Qthru's model calls for shoppers in participating stores to scan bar codes with the cellular handsets they're carrying as they put items in their shopping carts. When ready to check out, they simply walk to a Qthru-enabled point-of-sale (POS) station, scan the telephone itself, enter a personal identification number (PIN), receive a printed receipt, greet a store employee who supervises the POS kiosk, and walk out. Qthru and co-operating retailers are experimenting with weigh stations for measured produce.
A story in the Seattle Business Journal quoted retail store owner Tyler Myers to the effect that "... shoplifting is nearly impossible." There is clear potential for savings in check-out labor, and at least a portion of shoppers will regard Qthru as a convenience.

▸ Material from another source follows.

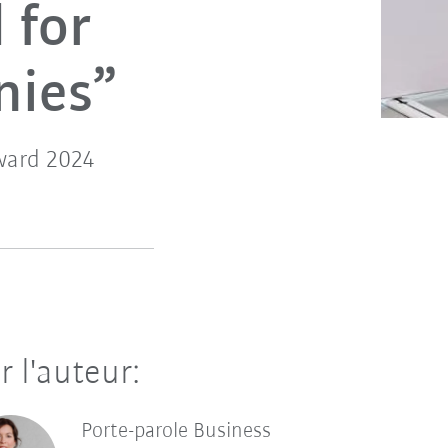
 for
nies”
ward 2024
r l'auteur:
Porte-parole Business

Among the secondary effects possible:
- The Qthru application will become a natural vehicle for targeted communications, suggestive selling, couponing, and replacement of or coordination with existing loyalty cards. The implication for shopper analytics are arguably the largest benefit Qthru offers retailers.
- Retailing folklore suggests that consumers will shop to a budget limit with more precision when running totals are available to them. Preliminary research suggests this boosts average visit totals by a few percentage points.
- The high-margin front-of-the-store impulse purchases--snacks, tabloids, and so on--will be increasingly left behind by fast-moving shoppers speeding through check-out.
Qthru remains a long way from wide-spread roll-out. As presently configured, it requires installation in each retail store of a dedicated $900 POS kiosk, a significant barrier to quick adoption. Still, the existing models of self check-out are no better than mixed successes. Qthru and rivals still-to-come are sure to generate more ideas to improve the payment process.